Task description. How many lines in the data contain "Quetzaltenango", matching case exactly? Give the number alone.

-- Dataset records start --

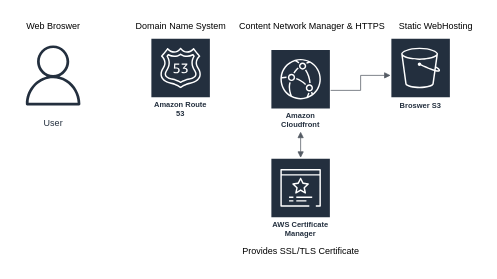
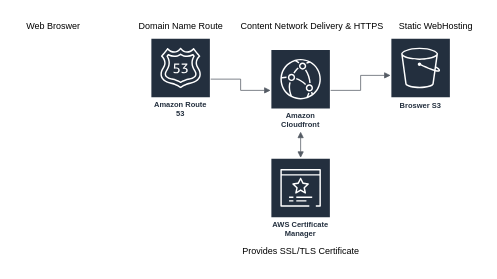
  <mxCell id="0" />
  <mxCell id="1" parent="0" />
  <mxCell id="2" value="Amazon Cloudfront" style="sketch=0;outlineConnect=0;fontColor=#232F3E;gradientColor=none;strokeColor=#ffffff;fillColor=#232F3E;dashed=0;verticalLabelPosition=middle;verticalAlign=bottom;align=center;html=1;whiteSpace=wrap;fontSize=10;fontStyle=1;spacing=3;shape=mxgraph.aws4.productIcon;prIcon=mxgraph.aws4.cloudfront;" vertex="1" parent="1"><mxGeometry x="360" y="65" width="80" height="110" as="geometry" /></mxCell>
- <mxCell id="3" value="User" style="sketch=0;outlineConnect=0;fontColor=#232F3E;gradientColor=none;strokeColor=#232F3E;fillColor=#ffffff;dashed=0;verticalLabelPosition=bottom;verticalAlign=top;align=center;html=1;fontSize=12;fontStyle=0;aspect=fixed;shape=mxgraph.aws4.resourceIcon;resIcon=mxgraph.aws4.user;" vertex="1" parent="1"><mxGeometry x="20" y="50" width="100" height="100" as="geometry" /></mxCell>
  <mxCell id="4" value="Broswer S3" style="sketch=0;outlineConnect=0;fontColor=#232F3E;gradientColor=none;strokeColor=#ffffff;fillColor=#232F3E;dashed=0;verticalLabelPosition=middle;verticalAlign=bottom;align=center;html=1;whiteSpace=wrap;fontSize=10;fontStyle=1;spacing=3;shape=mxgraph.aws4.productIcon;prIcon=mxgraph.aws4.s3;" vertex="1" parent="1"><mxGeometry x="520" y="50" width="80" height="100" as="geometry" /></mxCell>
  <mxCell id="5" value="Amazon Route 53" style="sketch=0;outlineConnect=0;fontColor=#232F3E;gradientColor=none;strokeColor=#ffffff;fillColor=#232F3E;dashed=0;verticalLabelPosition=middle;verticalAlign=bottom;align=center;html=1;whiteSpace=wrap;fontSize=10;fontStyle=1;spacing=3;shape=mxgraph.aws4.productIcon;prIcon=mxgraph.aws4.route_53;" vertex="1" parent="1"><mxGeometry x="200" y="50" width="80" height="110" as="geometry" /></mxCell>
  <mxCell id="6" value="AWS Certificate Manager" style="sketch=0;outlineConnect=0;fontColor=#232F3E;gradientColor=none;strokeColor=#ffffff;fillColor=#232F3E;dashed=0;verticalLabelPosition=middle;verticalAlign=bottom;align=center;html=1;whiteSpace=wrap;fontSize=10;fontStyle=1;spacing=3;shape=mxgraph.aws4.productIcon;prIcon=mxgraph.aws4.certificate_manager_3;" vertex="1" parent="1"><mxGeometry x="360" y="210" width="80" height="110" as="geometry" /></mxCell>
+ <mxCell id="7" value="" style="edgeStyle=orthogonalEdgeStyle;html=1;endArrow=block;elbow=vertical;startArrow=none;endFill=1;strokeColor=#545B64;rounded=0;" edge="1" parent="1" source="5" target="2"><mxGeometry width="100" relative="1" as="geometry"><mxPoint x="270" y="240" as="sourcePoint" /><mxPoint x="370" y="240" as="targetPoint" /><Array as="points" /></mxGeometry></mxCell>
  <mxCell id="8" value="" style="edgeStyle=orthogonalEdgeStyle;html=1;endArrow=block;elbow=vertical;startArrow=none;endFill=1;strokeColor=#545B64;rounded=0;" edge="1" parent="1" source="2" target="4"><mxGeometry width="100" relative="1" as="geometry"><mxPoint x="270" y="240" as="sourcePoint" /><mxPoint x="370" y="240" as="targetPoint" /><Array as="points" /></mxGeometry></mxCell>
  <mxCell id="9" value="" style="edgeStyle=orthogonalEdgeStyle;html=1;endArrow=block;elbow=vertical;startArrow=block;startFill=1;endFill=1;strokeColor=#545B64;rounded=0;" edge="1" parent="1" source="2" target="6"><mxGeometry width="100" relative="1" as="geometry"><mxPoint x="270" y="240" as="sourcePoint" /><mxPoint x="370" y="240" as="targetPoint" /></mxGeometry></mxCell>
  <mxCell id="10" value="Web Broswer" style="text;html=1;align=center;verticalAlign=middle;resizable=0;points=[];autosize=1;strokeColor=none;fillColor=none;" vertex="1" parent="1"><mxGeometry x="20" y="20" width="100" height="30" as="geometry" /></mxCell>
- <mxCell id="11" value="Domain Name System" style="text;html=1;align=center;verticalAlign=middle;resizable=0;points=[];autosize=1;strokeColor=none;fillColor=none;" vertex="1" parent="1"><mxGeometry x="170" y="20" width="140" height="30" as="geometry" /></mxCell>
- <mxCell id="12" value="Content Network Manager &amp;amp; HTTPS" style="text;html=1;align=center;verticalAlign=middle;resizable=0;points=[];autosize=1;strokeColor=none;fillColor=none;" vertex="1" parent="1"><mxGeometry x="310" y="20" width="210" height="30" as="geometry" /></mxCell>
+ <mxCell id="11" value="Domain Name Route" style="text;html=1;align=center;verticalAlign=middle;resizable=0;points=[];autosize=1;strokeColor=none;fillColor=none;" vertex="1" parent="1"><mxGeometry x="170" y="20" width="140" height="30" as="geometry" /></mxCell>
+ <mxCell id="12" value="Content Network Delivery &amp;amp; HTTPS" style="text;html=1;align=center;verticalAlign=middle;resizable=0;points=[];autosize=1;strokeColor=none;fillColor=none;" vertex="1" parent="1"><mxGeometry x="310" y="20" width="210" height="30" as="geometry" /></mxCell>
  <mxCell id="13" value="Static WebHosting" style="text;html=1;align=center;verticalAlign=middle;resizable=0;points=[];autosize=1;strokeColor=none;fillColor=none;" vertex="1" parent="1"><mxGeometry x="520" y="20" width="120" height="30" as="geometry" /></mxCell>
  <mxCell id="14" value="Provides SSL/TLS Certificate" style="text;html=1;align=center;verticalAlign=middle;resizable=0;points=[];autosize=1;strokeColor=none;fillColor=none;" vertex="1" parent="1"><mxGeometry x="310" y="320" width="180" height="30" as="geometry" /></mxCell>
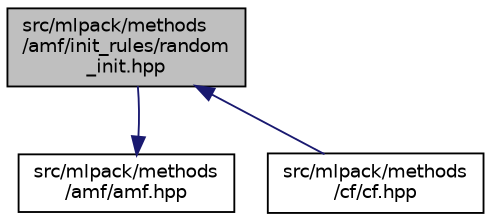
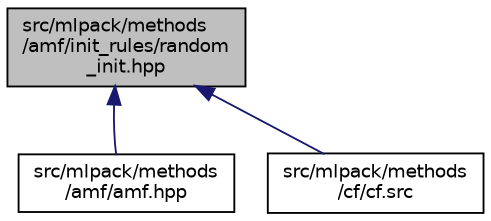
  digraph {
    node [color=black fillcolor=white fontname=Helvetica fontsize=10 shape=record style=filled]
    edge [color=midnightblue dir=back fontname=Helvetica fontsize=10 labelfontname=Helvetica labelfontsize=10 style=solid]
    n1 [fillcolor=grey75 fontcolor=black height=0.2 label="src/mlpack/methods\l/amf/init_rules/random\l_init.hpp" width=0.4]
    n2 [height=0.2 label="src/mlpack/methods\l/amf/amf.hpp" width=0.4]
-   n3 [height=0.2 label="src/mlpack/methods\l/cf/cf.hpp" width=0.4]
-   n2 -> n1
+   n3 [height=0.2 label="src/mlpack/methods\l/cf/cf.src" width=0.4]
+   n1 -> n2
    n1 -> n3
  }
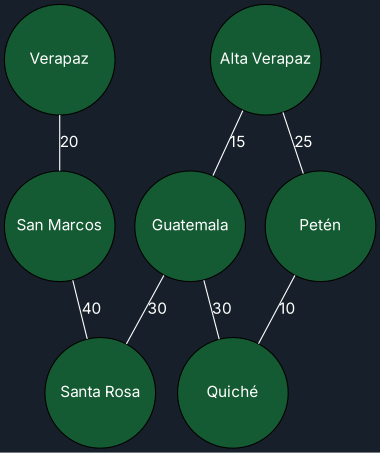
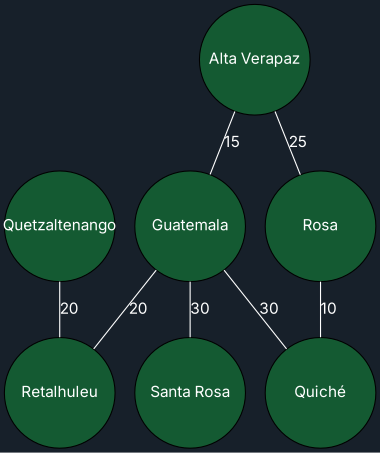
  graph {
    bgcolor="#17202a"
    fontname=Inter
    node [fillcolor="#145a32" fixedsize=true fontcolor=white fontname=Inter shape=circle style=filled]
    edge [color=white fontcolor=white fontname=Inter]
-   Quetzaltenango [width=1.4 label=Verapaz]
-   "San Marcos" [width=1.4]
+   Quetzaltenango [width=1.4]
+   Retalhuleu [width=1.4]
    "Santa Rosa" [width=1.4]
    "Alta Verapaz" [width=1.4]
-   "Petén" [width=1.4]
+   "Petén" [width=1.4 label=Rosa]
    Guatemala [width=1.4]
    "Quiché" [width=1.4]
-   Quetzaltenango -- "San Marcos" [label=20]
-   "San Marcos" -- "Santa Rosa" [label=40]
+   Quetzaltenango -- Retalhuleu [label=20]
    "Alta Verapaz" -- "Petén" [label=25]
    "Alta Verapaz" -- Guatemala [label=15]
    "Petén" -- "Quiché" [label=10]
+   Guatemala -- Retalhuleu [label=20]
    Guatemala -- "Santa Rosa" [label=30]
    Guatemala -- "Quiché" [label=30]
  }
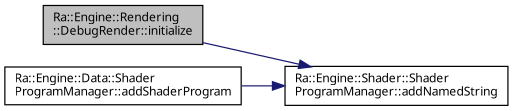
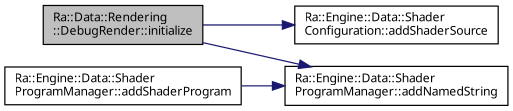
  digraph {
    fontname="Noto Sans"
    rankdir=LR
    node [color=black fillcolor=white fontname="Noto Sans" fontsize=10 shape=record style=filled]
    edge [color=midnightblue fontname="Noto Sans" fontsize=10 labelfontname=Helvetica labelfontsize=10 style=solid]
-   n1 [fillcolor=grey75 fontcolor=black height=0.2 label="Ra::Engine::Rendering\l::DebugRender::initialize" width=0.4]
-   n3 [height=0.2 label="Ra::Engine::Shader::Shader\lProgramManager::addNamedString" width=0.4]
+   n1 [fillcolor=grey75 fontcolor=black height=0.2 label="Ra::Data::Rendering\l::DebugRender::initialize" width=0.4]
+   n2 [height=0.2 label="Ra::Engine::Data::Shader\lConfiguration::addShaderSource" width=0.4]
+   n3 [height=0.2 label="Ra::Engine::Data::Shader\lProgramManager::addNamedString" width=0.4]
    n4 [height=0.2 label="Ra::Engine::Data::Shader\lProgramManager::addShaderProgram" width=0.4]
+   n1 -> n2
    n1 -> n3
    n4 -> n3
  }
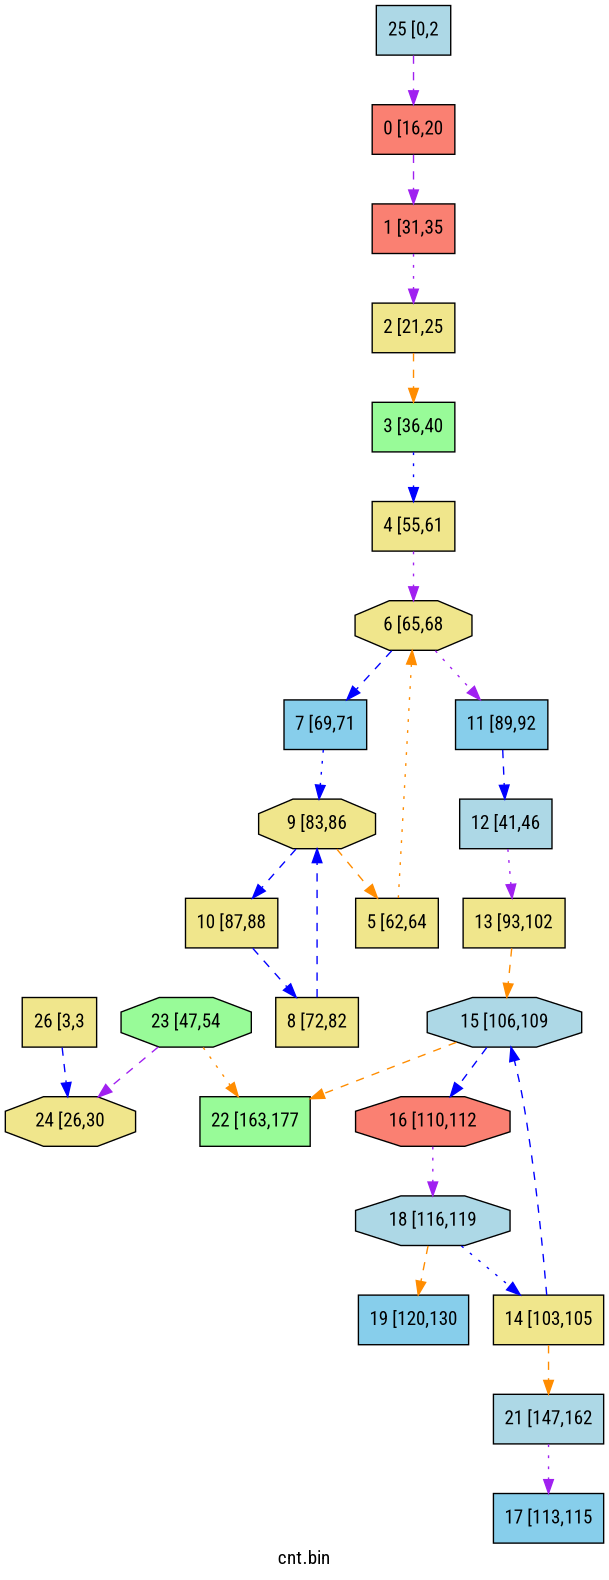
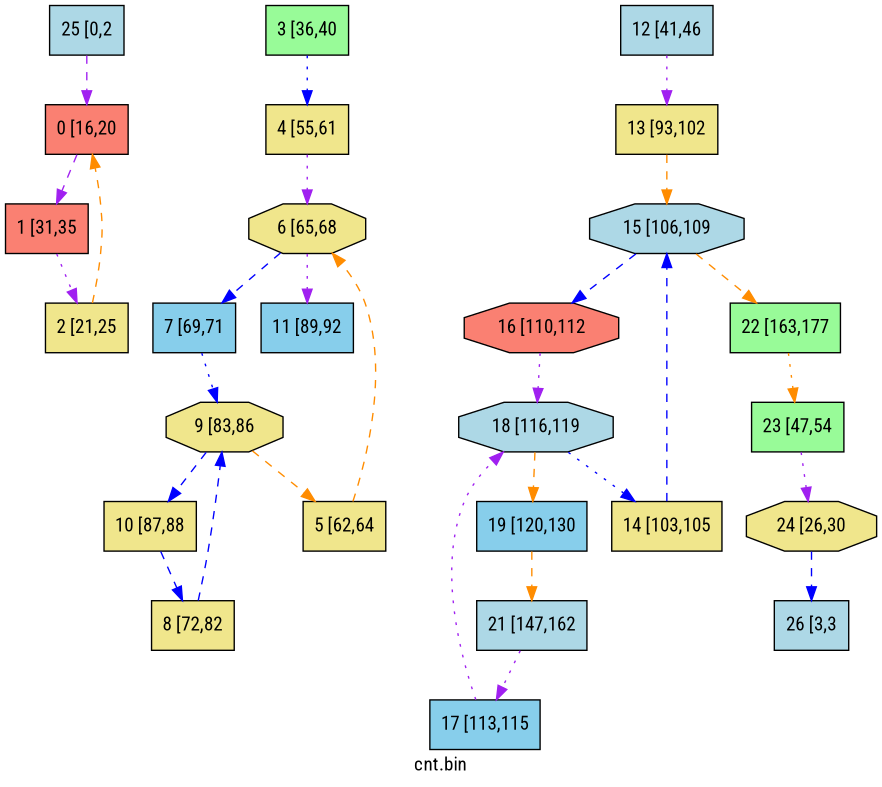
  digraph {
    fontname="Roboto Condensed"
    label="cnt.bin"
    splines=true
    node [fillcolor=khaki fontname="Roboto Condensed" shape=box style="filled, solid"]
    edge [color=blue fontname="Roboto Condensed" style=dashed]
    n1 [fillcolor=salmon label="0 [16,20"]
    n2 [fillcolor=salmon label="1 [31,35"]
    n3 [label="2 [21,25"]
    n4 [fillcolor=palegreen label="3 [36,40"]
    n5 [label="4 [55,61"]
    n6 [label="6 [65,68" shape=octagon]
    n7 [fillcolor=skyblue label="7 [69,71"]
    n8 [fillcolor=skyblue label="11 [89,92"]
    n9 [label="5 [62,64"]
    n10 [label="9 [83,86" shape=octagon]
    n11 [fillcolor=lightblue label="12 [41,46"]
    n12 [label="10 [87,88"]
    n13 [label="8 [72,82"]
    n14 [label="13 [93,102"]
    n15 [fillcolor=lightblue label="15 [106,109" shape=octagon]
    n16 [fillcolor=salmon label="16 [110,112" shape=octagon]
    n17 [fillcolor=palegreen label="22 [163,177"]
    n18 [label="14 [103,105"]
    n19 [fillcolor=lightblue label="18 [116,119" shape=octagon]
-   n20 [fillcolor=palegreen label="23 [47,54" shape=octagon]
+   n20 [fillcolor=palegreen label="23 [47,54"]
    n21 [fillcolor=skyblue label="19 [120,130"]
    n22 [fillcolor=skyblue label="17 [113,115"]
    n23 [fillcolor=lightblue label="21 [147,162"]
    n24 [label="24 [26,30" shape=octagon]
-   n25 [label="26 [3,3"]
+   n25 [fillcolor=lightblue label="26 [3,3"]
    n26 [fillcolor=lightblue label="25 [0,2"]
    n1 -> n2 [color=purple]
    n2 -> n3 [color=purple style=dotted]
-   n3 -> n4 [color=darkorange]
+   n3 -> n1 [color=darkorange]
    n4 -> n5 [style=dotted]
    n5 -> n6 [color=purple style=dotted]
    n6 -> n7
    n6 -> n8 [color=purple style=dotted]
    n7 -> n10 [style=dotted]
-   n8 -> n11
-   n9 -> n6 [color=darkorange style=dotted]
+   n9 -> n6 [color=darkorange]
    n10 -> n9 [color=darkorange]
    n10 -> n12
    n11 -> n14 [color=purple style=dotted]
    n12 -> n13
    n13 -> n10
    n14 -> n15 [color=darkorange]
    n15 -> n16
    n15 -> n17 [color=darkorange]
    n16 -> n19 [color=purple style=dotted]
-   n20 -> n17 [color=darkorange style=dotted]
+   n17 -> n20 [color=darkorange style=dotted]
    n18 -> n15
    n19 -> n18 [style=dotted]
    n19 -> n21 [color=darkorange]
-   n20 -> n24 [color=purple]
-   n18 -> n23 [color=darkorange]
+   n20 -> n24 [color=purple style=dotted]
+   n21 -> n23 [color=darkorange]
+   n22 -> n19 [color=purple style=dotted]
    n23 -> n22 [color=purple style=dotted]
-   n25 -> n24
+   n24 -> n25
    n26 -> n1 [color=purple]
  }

-- Dataset records end --

Correct answer. 4